Lesser known infringements against the seller: Amazon will invite you to bring your business to them, and profit from it but will also compete against you, introducing the same product range once you have successfully dipped a toe in. This is one thing OnBuy will never do; ‘We will never compete against our own sellers,' Paton says. Sound good? Sellers across the world collectively exhale. OnBuy also eschew listing fees: ‘We want to help sellers reduce their operational expenses so they can pass the savings onto customers. Customers will learn this over time and sellers will be better off.’ Further: ‘We won’t automatically side with either party. We try to have buyers and sellers resolve their own concerns.’ Double sigh of relief.

For the last twelve years Paton’s background has been firmly rooted in tech. From the age of seventeen to twenty-one he worked for the Royal Navy as an aircraft engineer, then set up his first web building company (whilst also working for Dorset police) with the last £80 he had in the bank. It was hugely successful; within three and a half years they had bought their first premises. ‘Around the age of twenty-five, I realised how much I had learnt and that is when I changed the business to become more consultancy based. We’ve worked for Nato, the NHS…’ But there was a glass ceiling given the limited number of clients they could take on. ‘It seemed a natural leap then to host these businesses on an ethical marketplace,’ Paton says. ‘What if we took everyone’s products off their e-commerce platforms and put them on a central website? It was an idea that sprung off the back of the consultancy work we were already doing.’
OnBuy British Marketplace

Paton has some words of truth for those who want to run a business similar to OnBuy. ‘In the course of twelve years I have had thousands of entrepreneurs come to me with ideas, and in every single case, one of the most annoying things is that I know what it takes, I’ve worked with successful business founders of all different types, from businesses of a quarter of a million to millions; what it takes is absolute commitment. Some people have an idea based on their current position, they feel that what their employer does is so easy they could do it themselves. Operating a business is not like being employed. You have to give it everything, it cannot be a 9-5.’ Paton knows this more than most, ‘In the first four years of running my business, there was not one night where I didn’t finish at 1 or 2 a.m and then start again at 7 a.m the next morning… The higher you’re aiming for, the more it needs.’

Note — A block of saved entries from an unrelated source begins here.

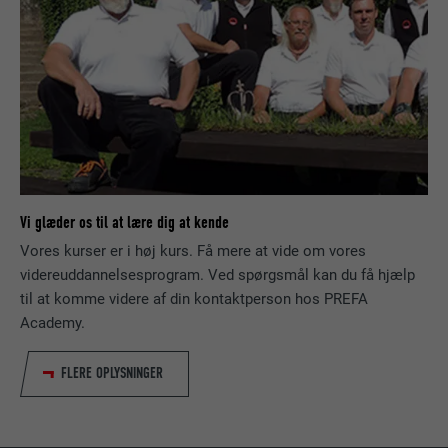
FORLØB
2 år
Bruges af den sociale netværkstjeneste
FORMÅL
LinkedIn til at spore brugen af indlejrede
tjenester.
NAVN
UserMatchHistory
Vi glæder os til at lære dig at kende
UDBYDER
LinkedIn
Vores kurser er i høj kurs. Få mere at vide om vores
videreuddannelsesprogram. Ved spørgsmål kan du få hjælp
FORLØB
29 dage
til at komme videre af din kontaktperson hos PREFA
Academy.
Bruges til at spore besøgende på tværs af
flere websteder for at præsentere relevante
FORMÅL
annoncer baseret på den besøgendes
FLERE OPLYSNINGER
præferencer.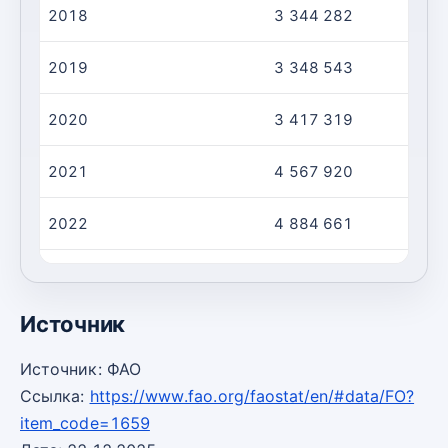
2018
3 344 282
2019
3 348 543
2020
3 417 319
2021
4 567 920
2022
4 884 661
2023
4 146 204
Источник
Источник: ФАО
Ссылка:
https://www.fao.org/faostat/en/#data/FO?
item_code=1659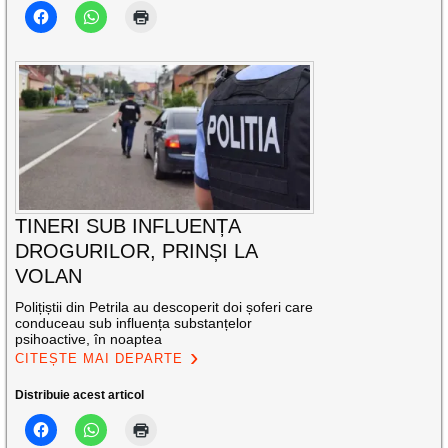
TINERI SUB INFLUENȚA
DROGURILOR, PRINȘI LA
VOLAN
Polițiștii din Petrila au descoperit doi șoferi care
conduceau sub influența substanțelor
psihoactive, în noaptea
CITEȘTE MAI DEPARTE
Distribuie acest articol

How on Earth does he fit it all in? ‘If I didn’t have a family I would never go home,’ he jokes. There is a dogged drive that is clear when you talk to him. He should be on a podium giving lectures on entrepreneurship. ‘I don’t have time,’ he laughs, bringing the conversation back to his raison d’être, helping sellers and buyers by proxy. ‘A lot of people are fed up of their money going to the US or wherever it is, they think, we need to go local, we need to buy British…. Brexit has actually helped that to a degree because it’s one positive effect is that people are working together in a more patriotic way.’ Over the next twelve months Paton is aiming to take OnBuy from one million to twelve million products listed, thanks to the help of two angel investors. He has invested his own money alongside them. ‘You sell a super car for a Vauxhall Astra again,’ he jokes. ‘I think you have to put your own money in otherwise you will never treat it the same.’ With 150% growth on the month before it’s clearly money well spent.
OnBuy Cas Paton Favourite Quote

As the interview draws to a close, I ask Paton in passing what his favourite quote is. ‘It’s not a quote,’ he says pensively, ‘but a picture I have in my cupboard that I see every morning; ‘All the fish are swimming one way and one is going the other way and below the caption is, what if they are all wrong?’ Which says it all really.